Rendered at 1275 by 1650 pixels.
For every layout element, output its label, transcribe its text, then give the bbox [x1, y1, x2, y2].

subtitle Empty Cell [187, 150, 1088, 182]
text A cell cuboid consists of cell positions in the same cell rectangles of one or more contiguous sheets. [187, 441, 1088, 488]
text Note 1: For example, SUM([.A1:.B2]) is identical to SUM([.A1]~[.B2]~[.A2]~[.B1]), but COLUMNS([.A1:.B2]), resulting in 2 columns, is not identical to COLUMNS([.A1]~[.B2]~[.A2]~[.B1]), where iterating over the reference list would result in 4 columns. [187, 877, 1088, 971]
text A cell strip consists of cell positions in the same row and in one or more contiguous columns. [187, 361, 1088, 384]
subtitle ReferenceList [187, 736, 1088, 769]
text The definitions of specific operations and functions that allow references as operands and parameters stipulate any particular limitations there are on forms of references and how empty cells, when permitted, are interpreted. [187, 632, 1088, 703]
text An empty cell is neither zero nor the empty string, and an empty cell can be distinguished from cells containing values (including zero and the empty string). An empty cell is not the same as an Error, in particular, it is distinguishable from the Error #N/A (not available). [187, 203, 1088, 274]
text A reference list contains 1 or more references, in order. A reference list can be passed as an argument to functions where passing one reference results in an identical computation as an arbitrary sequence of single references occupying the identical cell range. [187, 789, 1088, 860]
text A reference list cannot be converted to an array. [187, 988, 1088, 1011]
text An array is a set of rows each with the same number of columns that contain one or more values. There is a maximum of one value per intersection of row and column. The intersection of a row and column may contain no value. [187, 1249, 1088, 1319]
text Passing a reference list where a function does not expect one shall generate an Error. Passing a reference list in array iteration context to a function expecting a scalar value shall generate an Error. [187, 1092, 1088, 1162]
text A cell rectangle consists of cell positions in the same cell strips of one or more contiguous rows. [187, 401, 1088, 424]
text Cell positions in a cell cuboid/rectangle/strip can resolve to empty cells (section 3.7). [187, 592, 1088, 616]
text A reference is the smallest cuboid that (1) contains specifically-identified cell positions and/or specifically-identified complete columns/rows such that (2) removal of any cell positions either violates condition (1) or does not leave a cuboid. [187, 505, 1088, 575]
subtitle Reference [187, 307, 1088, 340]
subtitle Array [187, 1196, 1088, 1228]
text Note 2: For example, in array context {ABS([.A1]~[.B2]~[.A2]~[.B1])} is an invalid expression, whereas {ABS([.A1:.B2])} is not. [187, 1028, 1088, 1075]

:::::

What to produce:
Find how many lines of the material carry the string "functions". Only the number should be in the answer.

Result:
2